# This makes no sense...



## Track11 (Dec 13, 2010)

Every dealer recommends not going above 10 because i measure a 9-9.5 yet every size 10 boot makes my foot numb in the toebox. I've tried 32 boots for a wider fit but it didn't work. I don't know what to do


----------



## walove (May 1, 2009)

are you saying the toe box is too narrow, or too short. Have you heat molded with toe caps, or thinned the out side of the liner in the problem area. 

I have 32 primes, and with the change from intuition liners to in house they now have a foot bed inside the liner, instead of sewn to the out side. I pulled the foot bed and put it under the liner. A little more room in the toe box, and that cumfy skate shoe feel that i like from 32


----------



## Track11 (Dec 13, 2010)

Its too narrow, my pinky toes always go numb. I bought a pair of last years model 32 lashed. The guy said if I walk around and keep the inner lacing a little looser it will fix the problem but it didn't. How do I widen the toebox exactly?


----------



## B.Gilly (Jul 23, 2008)

Try other brands since you are having a fit issue or go to a boot fitter and have him work on your boots. Celsius have a good size toe box and I am sure there are some more brands that people can throw into the mix.


----------



## slyder (Jan 18, 2010)

I had a similar issue, my Vans fit awesome, no toe crunching. I tried on many also, not 32 LOL, and these worked for me.

-Slyder


----------



## Track11 (Dec 13, 2010)

I'll try Celsius. I read Vans have a soft toe, is that a big deal or not really? My current binding uses a traditional cap toe strap hybrid. The 2010-2011 Flux TT30 Titan


----------



## djsaad1 (Nov 7, 2008)

I don't know if you want a stiff boot, but both the driver x and the malamutes I had, had big toe boxes.


----------



## Track11 (Dec 13, 2010)

djsaad1 said:


> I don't know if you want a stiff boot, but both the driver x and the malamutes I had, had big toe boxes.


Too expensive for me  thx for the suggestion tho


----------



## basso4735 (Nov 27, 2010)

I have pretty wide feet, almost always get the wide version of a shoe if possible. My Ride Anthems fit great fwiw.


----------



## ev13wt (Nov 22, 2010)

Maybe you have a pinched nerver or something?

Just asking. I have one on my left foot and luckily I found some boots that fit. Had been riding some motos in 10 1/2 from 05 but now I got sick of it after yesterdays session and quit and went to the store. 

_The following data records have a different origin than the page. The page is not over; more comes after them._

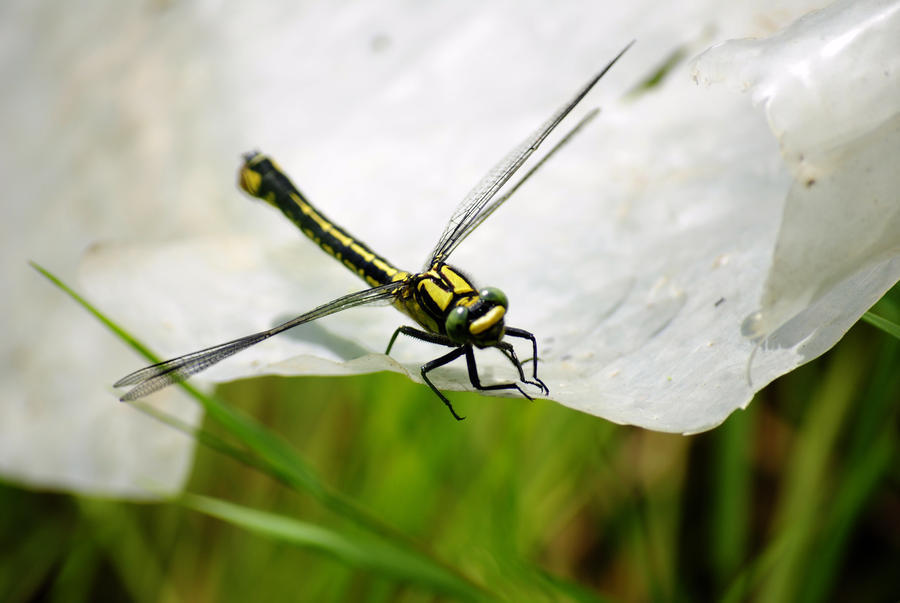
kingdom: Animalia
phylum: Arthropoda
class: Insecta
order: Odonata
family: Gomphidae
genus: Gomphus
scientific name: Gomphus vulgatissimus
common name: Club-tailed dragonfly
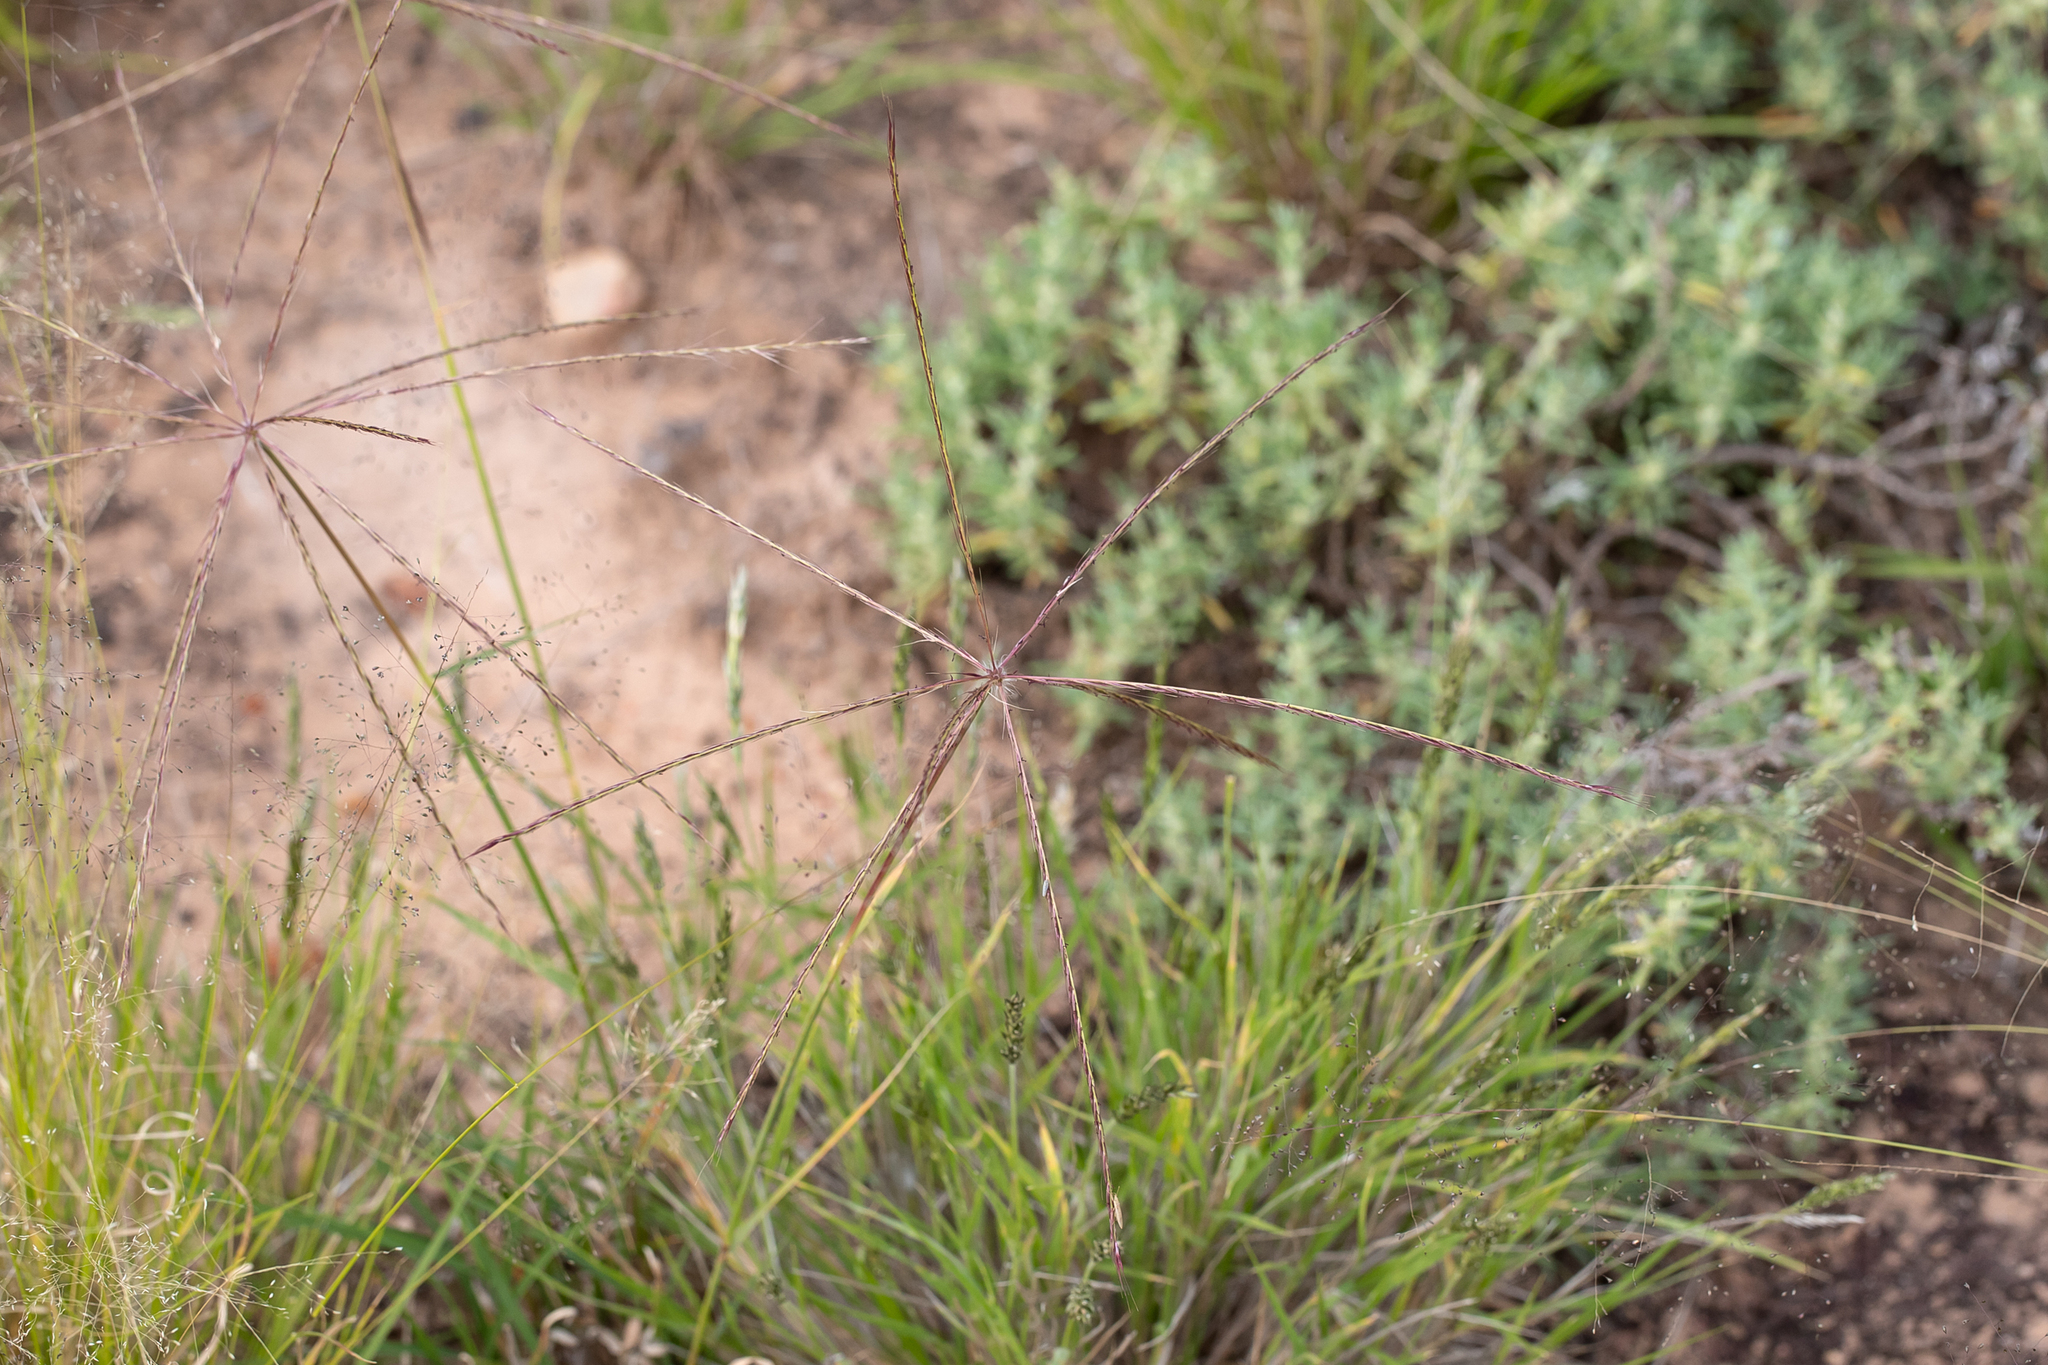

Surprise surprise I needed a 11 1/2. Everything felt wierd and although I didn't want to, I ended up with Burtons again. They are called Imperial and are really really comfy. Pretty supportive, compared to my old motos the motos where sneakers.  I will get used to it, nothing is hurting now. My big toe is happpy and my left foot donsn't fall asleep.


----------



## Track11 (Dec 13, 2010)

ev13wt said:


> Maybe you have a pinched nerver or something?
> 
> Just asking. I have one on my left foot and luckily I found some boots that fit. Had been riding some motos in 10 1/2 from 05 but now I got sick of it after yesterdays session and quit and went to the store.
> 
> Surprise surprise I needed a 11 1/2. Everything felt wierd and although I didn't want to, I ended up with Burtons again. They are called Imperial and are really really comfy. Pretty supportive, compared to my old motos the motos where sneakers.  I will get used to it, nothing is hurting now. My big toe is happpy and my left foot donsn't fall asleep.


Nah my feet are fine outside the boots, no pain or numbness ever. Maybe I'll try burtons too. Anyone else have any suggestions before I go back to the store? My board is only 24.7 cm wide at the waist so I hate to try an 11 but if nothing else works I guess I have to. Stupid wide feet


----------



## rgrwilco (Oct 15, 2007)

second celsius. they are wider


----------



## Tarzanman (Dec 20, 2008)

Track11 said:


> Too expensive for me  thx for the suggestion tho


Then save up. Good boots are worth it if you can swing the expense.


----------